*TASK OBJECTIVE*
Pull out every line of the items below that contains the string "values". Case counts.

*LISTED ENTRIES*
"""

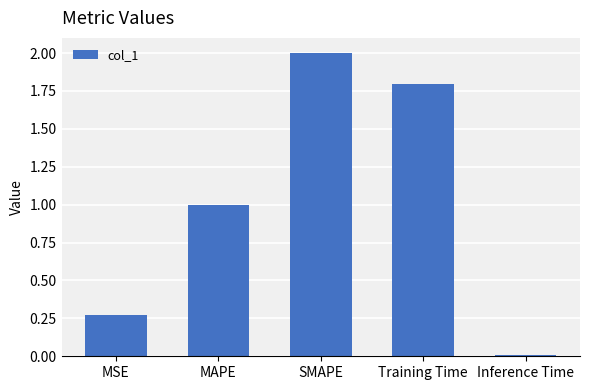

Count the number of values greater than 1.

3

"""
"""

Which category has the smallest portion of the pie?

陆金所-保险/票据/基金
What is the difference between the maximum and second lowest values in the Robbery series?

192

"""

*ANSWER BELOW*
Count the number of values greater than 1.
What is the difference between the maximum and second lowest values in the Robbery series?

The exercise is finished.